Steigen Sie offen, freundlich und respektvoll aber auch zielorientiert in die Verhandlung. «Damit erzeugen Sie nicht nur Sympathie sondern zeigen auch Ihre Kompetenz. Im weiteren Verlauf der Verhandlung sollten Sie ihrem Verhandlungspartner Interesse und Verständnis entgegenbringen, Gemeinsamkeiten suchen und lösungsorientiert an die Sache herangehen. Verhandeln Sie hart in der Sache und weich zu den Menschen», so Rainer Manderla weiter. Elisa Streuli dazu: «Denken Sie in Varianten und entwickeln Sie verschiedene Optionen, vor allem auch für die andere Seite. Eine Gefahr ist, dass man viel zu schnell die andere Seite von der eigenen Position zu überzeugen versucht, statt zuerst zuzuhören, was der anderen Seite wichtig ist.» Dabei gibt es durchaus auch Platz für Emotionen. «Positive Emotionen wie Freude, Motivation oder Begeisterung sollten in jedem Fall bestätigt und auch genutzt werden. Wenn man aber merkt, dass Ärger, Frust oder Unlust aufkommt, macht es Sinn, die Verhandlung für eine kurze Pause oder auch für eine längere Bedenkzeit zu unterbrechen», sagt Susanne Krebs. Ein Bluff mag sich bei einem Pokerspiel auszahlen, nicht aber bei einem Verhandlungsgespräch. Das erweist sich schnell als Bumerang. «Wenn die Gegenseite den Bluff durchschaut, verliert man das grösste Gut in Verhandlungen: die eigene Glaubwürdigkeit. Das bedeutet aber keinesfalls, dass man immer alle Karten auf den Tisch legen sollte, aber zinken darf man die Karten nicht», so Elisa Streuli. Wenn der Eindruck entsteht, dass mich das Gegenüber zu hintergehen versucht, ist das unbedingt anzusprechen. «Beim ersten Mal kann man das gegenüber der Verhandlungspartnerin als Missverständnis darstellen, so kann sie das Gesicht wahren und wird moralisch nicht in Frage gestellt. Wenn sich der zweifelhafte Eindruck aber erhärtet, dann passen die Interessen einfach nicht zusammen», sagt Elisa Streuli weiter. Spätestens wenn klar wird, dass man die Ziele nicht erreichen kann, dass die vorher gesetzte Untergrenze unterschritten wird oder wenn das Bauchgefühl sagt, dass das nicht mehr bringt, sollte die Verhandlung abgebrochen werden.

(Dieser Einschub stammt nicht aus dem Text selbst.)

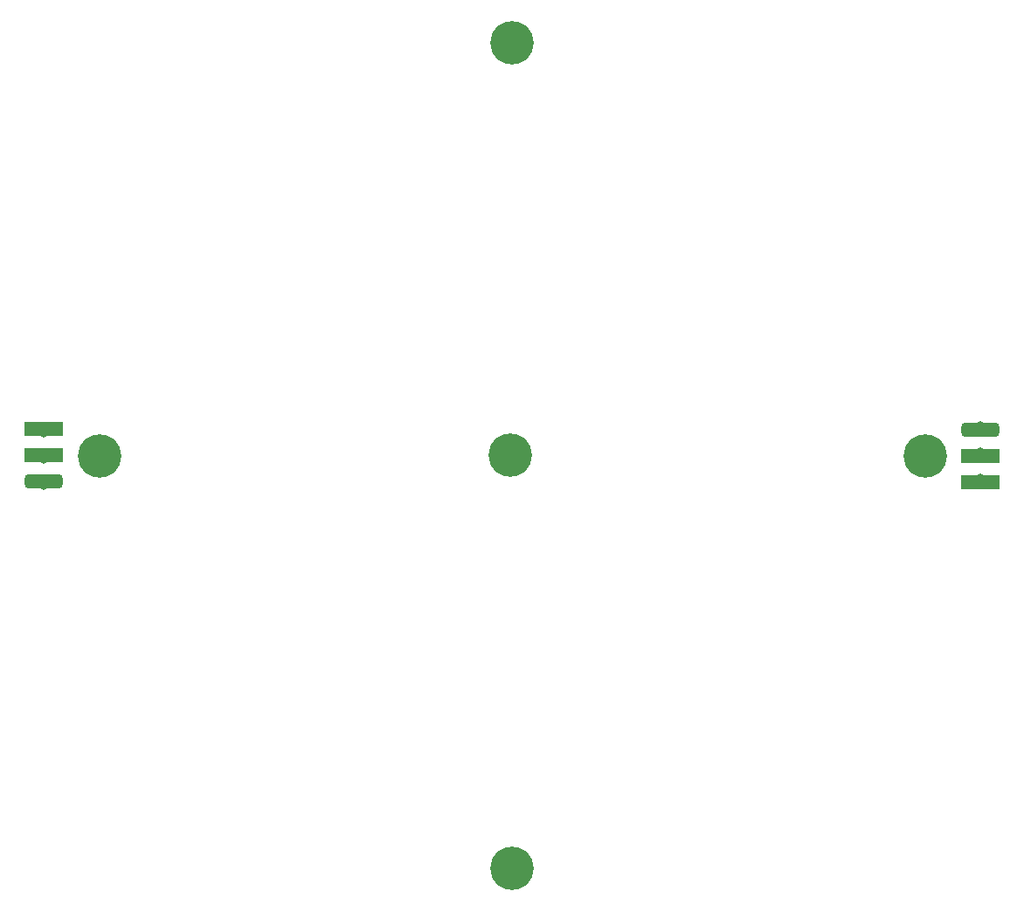
<source format=gbs>
G04*
G04 #@! TF.GenerationSoftware,Altium Limited,Altium Designer,21.0.9 (235)*
G04*
G04 Layer_Color=16711935*
%FSLAX44Y44*%
%MOMM*%
G71*
G04*
G04 #@! TF.SameCoordinates,CD1E4018-1162-47FE-B72E-61F81A971E37*
G04*
G04*
G04 #@! TF.FilePolarity,Negative*
G04*
G01*
G75*
%ADD21R,3.7032X1.4032*%
G04:AMPARAMS|DCode=22|XSize=1.4032mm|YSize=3.7032mm|CornerRadius=0.4016mm|HoleSize=0mm|Usage=FLASHONLY|Rotation=90.000|XOffset=0mm|YOffset=0mm|HoleType=Round|Shape=RoundedRectangle|*
%AMROUNDEDRECTD22*
21,1,1.4032,2.9000,0,0,90.0*
21,1,0.6000,3.7032,0,0,90.0*
1,1,0.8032,1.4500,0.3000*
1,1,0.8032,1.4500,-0.3000*
1,1,0.8032,-1.4500,-0.3000*
1,1,0.8032,-1.4500,0.3000*
%
%ADD22ROUNDEDRECTD22*%
%ADD26C,4.2032*%
%ADD27C,1.4732*%
D21*
X953984Y499598D02*
D03*
Y474198D02*
D03*
X46016Y500401D02*
D03*
Y525801D02*
D03*
D22*
X953984Y524998D02*
D03*
X46016Y475001D02*
D03*
D26*
X498000Y501000D02*
D03*
X500000Y900000D02*
D03*
Y100000D02*
D03*
X900000Y500000D02*
D03*
X100000D02*
D03*
D27*
X953984Y475002D02*
D03*
Y500402D02*
D03*
Y525802D02*
D03*
X46016Y474198D02*
D03*
Y499598D02*
D03*
Y524998D02*
D03*
M02*

</source>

Sowohl Susanne Krebs (LCGS) wie Elisa Streuli (IAP) sind sich einig, dass erfolgreiches Verhandeln lernbar ist. Wer sich im Bereich Verhandlungstechnik und Verhandlungsgeschick weiterbilden möchte, findet auf dem Markt eine Vielzahl von Bildungsangeboten. Diese reichen von Crash-Kursen über individuelle Live-Online-Trainings, Rollenspiele und Simulationen bis hin zu mehrtägigen Seminaren. Weiterbildungen im Bereich Kommunikationspsychologie und Menschenkenntnissen runden das Angebot ab.